To find out what actually drives sales, that is what attributes of a product make customers buy a product is somewhat elusive. Defining a product for now is more of an art than a science. At Lokad, our quantitative approach allows us to study precisely what has triggered sales, may it be a fancy product name, a combination of price, value of material or may be a certain visible accessory, which made a customer choose one product over other similar products.

In particular, Lokad can leverage similarities between products to predict sales quantities of products that have never been sold anywhere by comparing it to sales of other products in the past. To look for similarities between products, Lokad analyses not only product attributes such as materials or colours, but also envisions leveraging the selling history of customers.

Identifying early trend adopters within a customer base allows Lokad to obtain a next season “preview”: for example, imagine you have that one very fashionable colleague who always wears a certain colour before everyone else does. With big data crunching tools, Lokad can identify this colleague and through their current shopping habits can pick up what many others will want to buy next season.

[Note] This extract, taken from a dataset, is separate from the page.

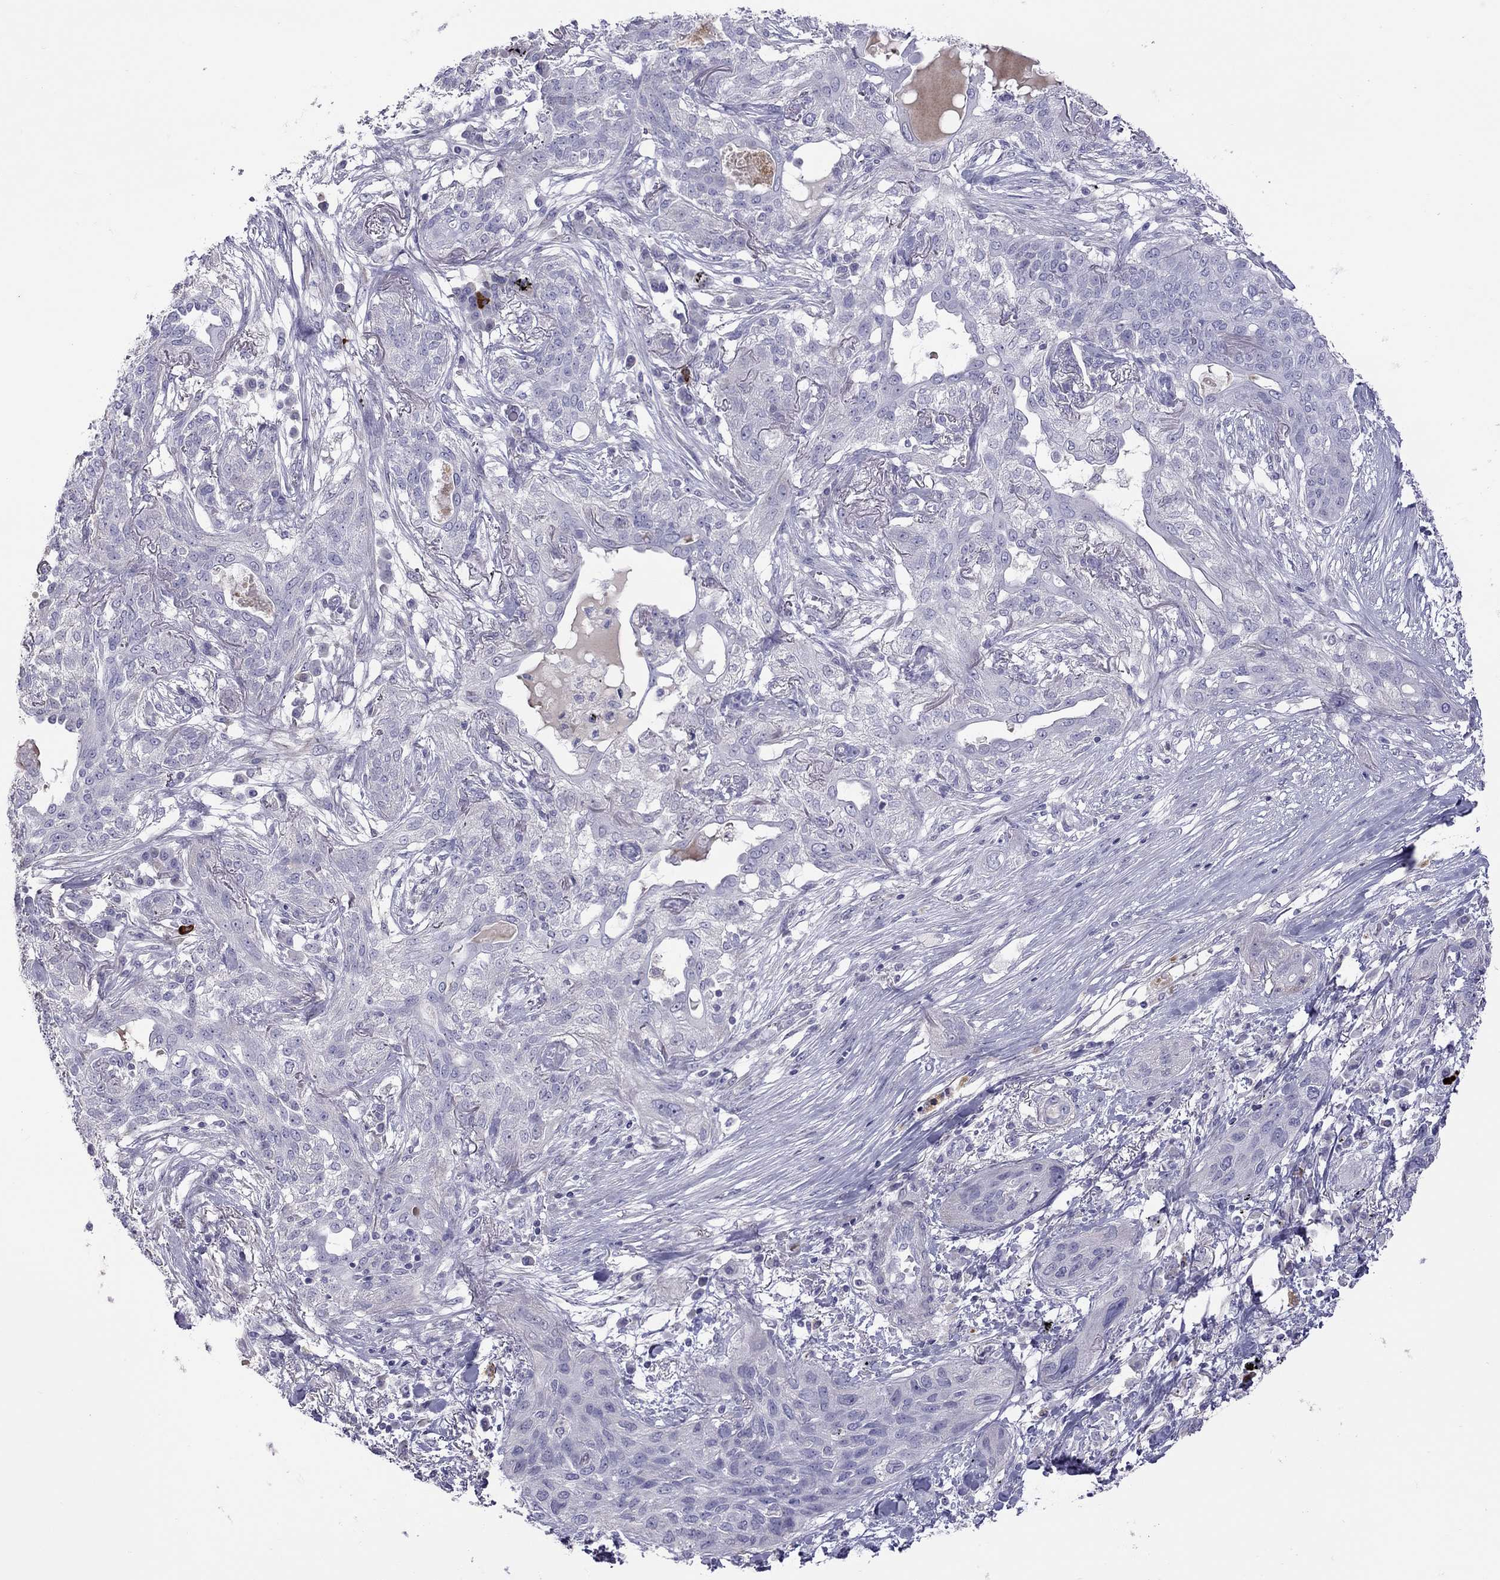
{"staining": {"intensity": "negative", "quantity": "none", "location": "none"}, "tissue": "lung cancer", "cell_type": "Tumor cells", "image_type": "cancer", "snomed": [{"axis": "morphology", "description": "Squamous cell carcinoma, NOS"}, {"axis": "topography", "description": "Lung"}], "caption": "A high-resolution micrograph shows immunohistochemistry staining of squamous cell carcinoma (lung), which shows no significant expression in tumor cells.", "gene": "STAR", "patient": {"sex": "female", "age": 70}}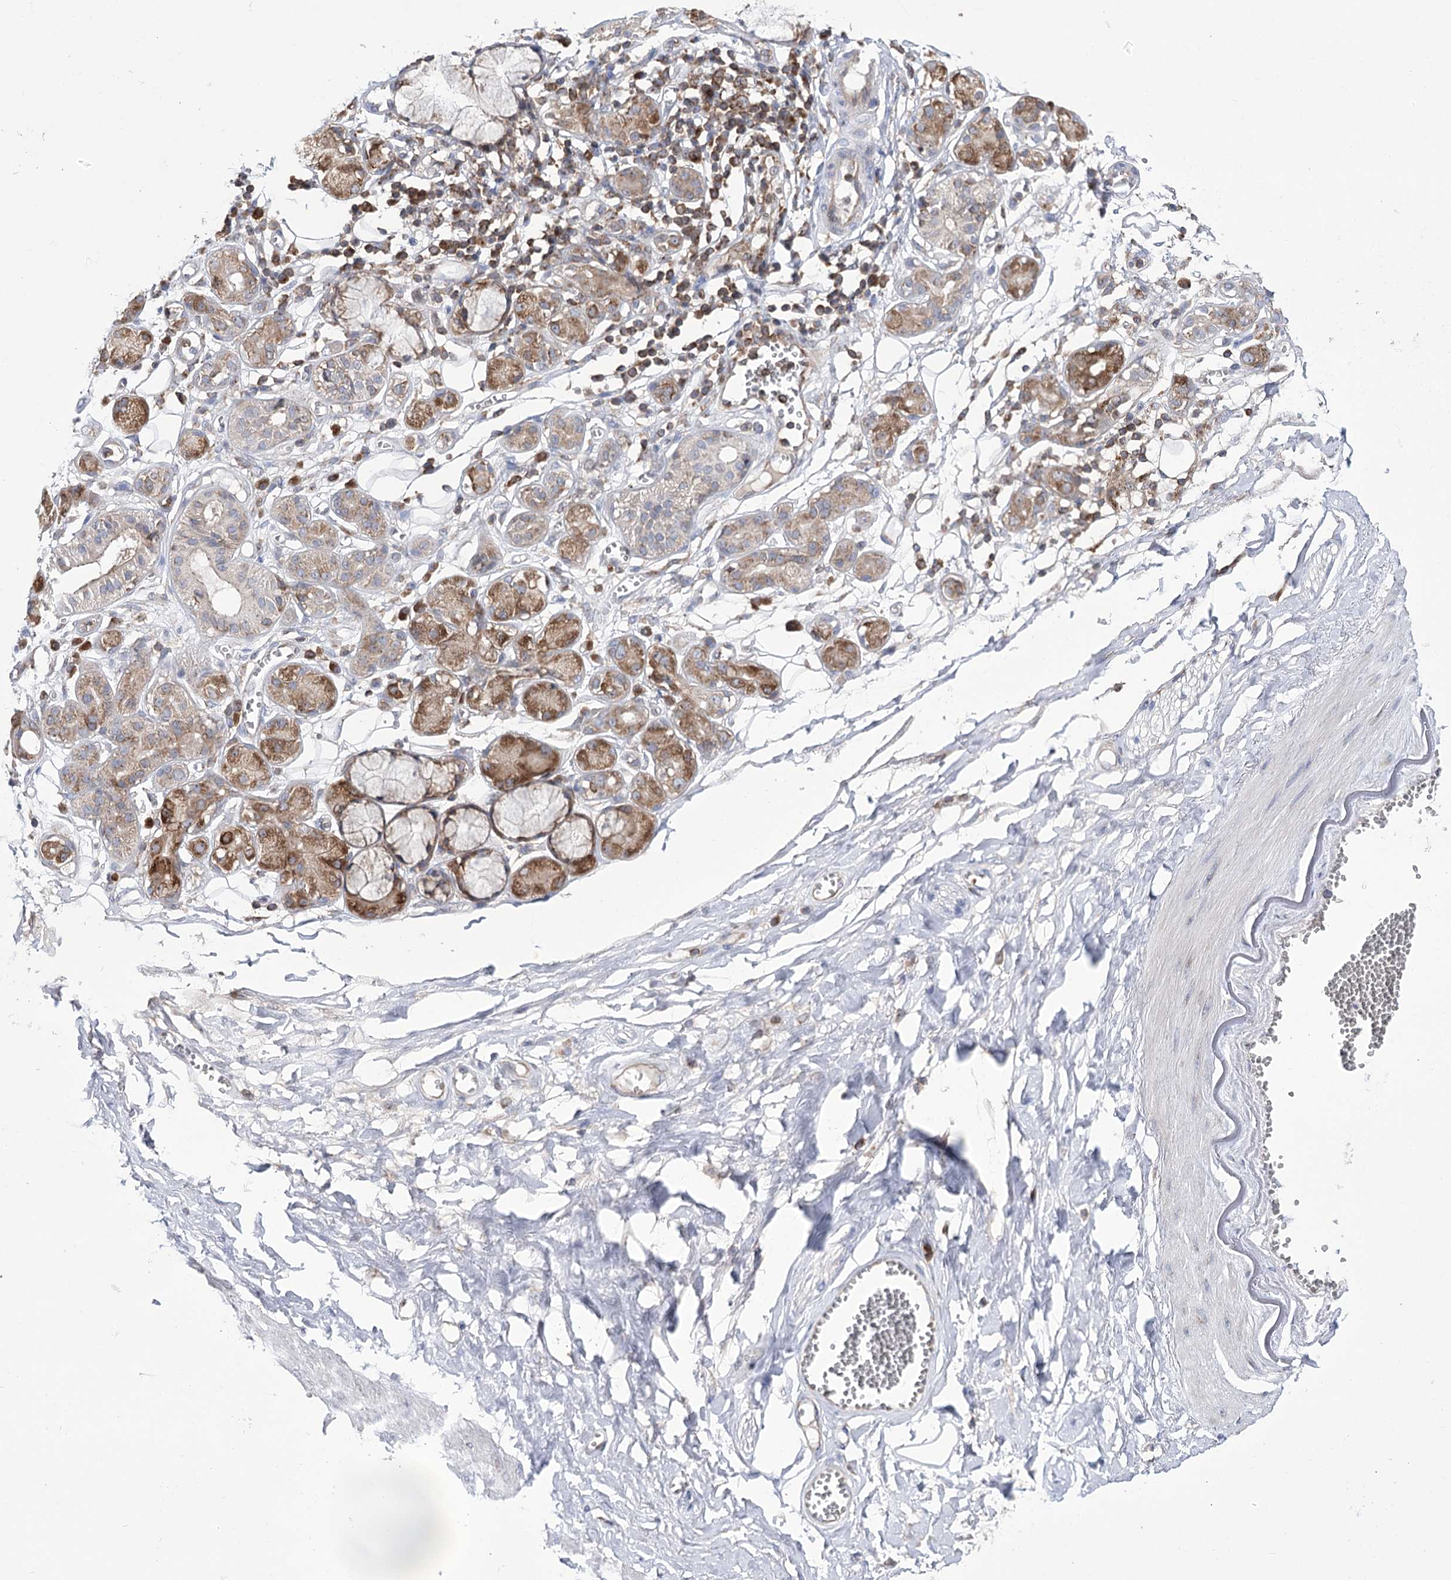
{"staining": {"intensity": "negative", "quantity": "none", "location": "none"}, "tissue": "adipose tissue", "cell_type": "Adipocytes", "image_type": "normal", "snomed": [{"axis": "morphology", "description": "Normal tissue, NOS"}, {"axis": "morphology", "description": "Inflammation, NOS"}, {"axis": "topography", "description": "Salivary gland"}, {"axis": "topography", "description": "Peripheral nerve tissue"}], "caption": "This is an IHC image of normal human adipose tissue. There is no positivity in adipocytes.", "gene": "ZNF622", "patient": {"sex": "female", "age": 75}}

However, in the end, there is no way around a team of fashion experts who can distinguish the mega trends from the “ordinary” ones. However, with Lokad, this expert group can leverage their insights on a much higher scale with high statistically sound computational power – minimizing costs for any brand or market place. This is what we refer to as augmented human intelligence, putting the enablement of the expert group as the ultimate goal of our work.

 

This article was first published on LinkedIn on October 14, 2017. 

Disclaimer: Katharina currently works as a supply chain scientist at Lokad.